The agony of knowing how best to navigate the heartache my husband and I felt was difficult. We finally let people know because the normally harmless questions felt more like irremovable barbs to my heart. I carried on with the pregnancy for several months knowing it would not end like most pregnancies.
Eight months into my pregnancy, Baby Winston stopped moving and his heart stopped beating. I knew he was gone and I wished that my own heart had stopped too.
He was delivered like my other babies but without a heart beat. We had some tender moments with our son before he was taken to the hospital morgue. Leaving the hospital with empty arms was one of the most difficult experiences. Not only were my arms empty but it was Mother’s Day as well. It seemed like a cruel joke.
The weeks following the loss were challenging to say the least. It was a dark time for me. My husband, knowing my sorrow, worked hard to help me heal. He bought me a mountain bike in hopes of encouraging me to get out. We took some rides and miracles happened. The heaviness started to lift. It was the first time I felt peace. I found that being in nature and pedaling healed my soul. I started riding as much as I could. As I rode I would feel Winston whispering to my heart that everything would be OK. My husband, however, did not like me riding the mountain trails alone when he was at work. Little by little, I found women to ride with. Women who were kind and understanding. Women who occasionally would let me cry as I rode, with no judgement. Women who were supportive and positive as I came to terms with my loss.
Despite years passing, every spring I revisit the loss as I remember my pregnancy. Spring still seems grey despite the new birth of life and color. Mother’s Day is still very hard. Gratefully, I know that I can get on my bike and be surrounded by my mountain biking friends. We are all different ages and have all different backgrounds. The group dynamic changes as women have babies and come and go due to varying life experiences. I have learned that we can deal with unimaginable pain and sorrow with the support of the right people. With the help of my family and an amazing network of women, I have learned how to deal with the loss of Baby Winston.
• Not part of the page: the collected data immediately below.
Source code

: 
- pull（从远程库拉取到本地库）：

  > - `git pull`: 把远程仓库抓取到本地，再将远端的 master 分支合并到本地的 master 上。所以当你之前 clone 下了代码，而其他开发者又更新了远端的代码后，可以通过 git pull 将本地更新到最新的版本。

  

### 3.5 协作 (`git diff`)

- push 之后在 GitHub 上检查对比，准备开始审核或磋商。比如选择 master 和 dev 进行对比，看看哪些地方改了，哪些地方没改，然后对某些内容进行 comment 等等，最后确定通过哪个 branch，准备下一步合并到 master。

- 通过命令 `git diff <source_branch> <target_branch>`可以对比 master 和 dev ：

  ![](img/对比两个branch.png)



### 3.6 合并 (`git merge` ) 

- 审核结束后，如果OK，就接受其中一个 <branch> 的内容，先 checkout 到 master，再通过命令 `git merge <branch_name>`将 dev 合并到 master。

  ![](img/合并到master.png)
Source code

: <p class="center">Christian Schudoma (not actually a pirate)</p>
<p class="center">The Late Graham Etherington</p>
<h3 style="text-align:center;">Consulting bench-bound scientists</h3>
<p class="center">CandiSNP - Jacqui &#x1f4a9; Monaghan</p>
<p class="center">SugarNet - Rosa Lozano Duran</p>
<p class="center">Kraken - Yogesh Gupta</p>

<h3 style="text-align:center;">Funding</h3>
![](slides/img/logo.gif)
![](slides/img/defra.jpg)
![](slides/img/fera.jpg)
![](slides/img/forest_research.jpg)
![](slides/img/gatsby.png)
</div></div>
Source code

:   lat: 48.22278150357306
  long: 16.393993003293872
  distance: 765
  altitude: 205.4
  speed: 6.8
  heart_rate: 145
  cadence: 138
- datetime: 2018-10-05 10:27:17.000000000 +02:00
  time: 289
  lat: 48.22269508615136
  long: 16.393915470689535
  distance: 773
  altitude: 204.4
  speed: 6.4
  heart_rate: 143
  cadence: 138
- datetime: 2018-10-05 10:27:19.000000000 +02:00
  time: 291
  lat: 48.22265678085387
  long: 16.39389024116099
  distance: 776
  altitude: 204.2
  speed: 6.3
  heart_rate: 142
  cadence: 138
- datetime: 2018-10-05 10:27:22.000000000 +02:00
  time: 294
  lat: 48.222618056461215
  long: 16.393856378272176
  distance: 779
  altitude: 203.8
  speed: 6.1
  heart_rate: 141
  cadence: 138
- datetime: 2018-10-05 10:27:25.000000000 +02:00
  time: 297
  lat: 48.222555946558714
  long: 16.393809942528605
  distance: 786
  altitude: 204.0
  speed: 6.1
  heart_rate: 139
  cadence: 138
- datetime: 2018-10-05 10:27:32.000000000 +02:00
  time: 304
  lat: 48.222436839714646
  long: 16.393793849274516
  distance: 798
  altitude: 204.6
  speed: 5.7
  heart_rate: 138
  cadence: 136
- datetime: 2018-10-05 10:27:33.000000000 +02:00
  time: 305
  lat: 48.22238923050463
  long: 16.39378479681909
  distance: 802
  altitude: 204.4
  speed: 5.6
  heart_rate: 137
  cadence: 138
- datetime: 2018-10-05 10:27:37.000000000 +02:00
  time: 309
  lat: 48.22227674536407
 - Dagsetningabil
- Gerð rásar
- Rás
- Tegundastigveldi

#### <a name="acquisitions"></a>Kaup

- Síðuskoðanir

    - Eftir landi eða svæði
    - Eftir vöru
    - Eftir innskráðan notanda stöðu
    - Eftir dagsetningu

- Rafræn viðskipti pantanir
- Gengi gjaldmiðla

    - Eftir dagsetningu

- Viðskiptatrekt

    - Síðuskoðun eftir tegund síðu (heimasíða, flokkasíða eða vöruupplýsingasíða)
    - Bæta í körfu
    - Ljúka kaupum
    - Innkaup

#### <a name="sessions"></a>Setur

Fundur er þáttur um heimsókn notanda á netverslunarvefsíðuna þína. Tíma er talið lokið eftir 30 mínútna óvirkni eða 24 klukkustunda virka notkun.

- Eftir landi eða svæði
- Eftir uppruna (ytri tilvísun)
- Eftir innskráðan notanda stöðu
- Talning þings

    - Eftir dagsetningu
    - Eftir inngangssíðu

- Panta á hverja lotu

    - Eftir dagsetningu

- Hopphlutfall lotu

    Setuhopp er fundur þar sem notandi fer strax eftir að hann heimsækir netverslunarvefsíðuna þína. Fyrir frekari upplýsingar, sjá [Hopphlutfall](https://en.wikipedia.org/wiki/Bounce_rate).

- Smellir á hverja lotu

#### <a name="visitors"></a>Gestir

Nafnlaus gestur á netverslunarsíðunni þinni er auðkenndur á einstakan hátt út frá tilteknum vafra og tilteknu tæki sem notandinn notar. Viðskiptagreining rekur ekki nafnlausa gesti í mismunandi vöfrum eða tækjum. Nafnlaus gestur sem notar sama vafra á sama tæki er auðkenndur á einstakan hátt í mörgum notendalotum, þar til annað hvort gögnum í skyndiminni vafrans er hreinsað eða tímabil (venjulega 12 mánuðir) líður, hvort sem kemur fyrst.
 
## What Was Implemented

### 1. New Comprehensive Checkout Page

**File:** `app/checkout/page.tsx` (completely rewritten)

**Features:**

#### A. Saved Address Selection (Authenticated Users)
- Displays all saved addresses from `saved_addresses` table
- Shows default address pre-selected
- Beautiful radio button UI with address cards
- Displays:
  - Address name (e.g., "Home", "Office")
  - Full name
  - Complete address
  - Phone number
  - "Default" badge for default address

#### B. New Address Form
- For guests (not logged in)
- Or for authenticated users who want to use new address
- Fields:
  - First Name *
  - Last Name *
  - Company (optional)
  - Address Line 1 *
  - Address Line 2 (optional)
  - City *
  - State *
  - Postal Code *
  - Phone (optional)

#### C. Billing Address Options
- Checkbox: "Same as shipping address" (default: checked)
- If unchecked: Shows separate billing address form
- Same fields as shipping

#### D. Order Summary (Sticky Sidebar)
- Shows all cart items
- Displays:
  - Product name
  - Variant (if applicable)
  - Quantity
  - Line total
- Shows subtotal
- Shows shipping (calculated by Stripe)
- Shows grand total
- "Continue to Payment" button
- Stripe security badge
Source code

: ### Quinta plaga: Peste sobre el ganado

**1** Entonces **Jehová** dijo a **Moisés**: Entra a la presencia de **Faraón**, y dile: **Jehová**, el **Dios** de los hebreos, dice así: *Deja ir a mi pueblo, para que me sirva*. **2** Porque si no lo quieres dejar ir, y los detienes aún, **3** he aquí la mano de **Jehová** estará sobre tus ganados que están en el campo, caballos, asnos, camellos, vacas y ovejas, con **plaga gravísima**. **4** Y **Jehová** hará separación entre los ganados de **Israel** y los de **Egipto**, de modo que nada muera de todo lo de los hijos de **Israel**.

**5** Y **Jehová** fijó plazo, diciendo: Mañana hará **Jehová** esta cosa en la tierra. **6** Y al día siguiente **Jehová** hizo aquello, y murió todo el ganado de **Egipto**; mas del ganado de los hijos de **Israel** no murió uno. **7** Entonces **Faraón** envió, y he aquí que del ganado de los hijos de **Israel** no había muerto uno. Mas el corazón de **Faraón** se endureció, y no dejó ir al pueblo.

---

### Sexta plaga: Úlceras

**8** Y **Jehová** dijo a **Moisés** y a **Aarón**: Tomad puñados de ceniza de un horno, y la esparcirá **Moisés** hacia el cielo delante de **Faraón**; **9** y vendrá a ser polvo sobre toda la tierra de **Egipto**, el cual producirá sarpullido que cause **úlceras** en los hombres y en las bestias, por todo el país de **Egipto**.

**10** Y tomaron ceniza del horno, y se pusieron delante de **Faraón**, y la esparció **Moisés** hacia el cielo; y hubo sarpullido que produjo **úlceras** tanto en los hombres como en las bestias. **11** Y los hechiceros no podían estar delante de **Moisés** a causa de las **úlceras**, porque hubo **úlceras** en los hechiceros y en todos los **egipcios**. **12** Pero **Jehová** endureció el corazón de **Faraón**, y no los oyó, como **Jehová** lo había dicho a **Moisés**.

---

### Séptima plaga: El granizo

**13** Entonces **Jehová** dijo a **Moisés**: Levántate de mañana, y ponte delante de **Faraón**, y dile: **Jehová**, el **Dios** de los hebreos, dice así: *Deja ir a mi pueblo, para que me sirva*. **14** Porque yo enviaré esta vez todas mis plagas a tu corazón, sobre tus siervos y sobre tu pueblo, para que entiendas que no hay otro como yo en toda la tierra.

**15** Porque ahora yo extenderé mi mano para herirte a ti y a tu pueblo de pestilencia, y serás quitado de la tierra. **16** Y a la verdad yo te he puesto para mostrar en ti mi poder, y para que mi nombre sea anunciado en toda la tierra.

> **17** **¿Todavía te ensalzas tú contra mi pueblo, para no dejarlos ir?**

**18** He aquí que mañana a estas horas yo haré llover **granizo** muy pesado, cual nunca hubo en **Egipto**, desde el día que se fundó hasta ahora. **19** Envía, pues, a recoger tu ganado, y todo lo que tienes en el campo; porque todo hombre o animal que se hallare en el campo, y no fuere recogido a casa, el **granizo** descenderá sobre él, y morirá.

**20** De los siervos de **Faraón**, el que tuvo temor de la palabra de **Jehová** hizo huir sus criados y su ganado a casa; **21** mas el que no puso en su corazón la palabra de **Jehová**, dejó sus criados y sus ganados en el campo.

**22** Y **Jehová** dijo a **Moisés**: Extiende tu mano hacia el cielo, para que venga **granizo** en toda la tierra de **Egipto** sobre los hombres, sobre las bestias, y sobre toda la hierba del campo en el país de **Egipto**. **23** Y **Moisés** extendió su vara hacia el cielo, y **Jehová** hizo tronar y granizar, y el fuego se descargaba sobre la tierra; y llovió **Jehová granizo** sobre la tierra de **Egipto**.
Women who create loving, supportive, caring environments can be incredibly empowering to one another. My mountain biking group does more than climb mountain trails. We encourage and remind each other that we are not alone in the trials we face in life. We do not compete with one another. We simple ride to improve ourselves physically, spiritually and mentally. Each of us has our own unique life trials and obstacles. As we drive to the trails, we share our hearts and offer help to one another. Then we climb the trails together. When I have been tempted to quit pedaling on a difficult trail, I have a group of people reminding me that I am stronger than I think and I am not alone.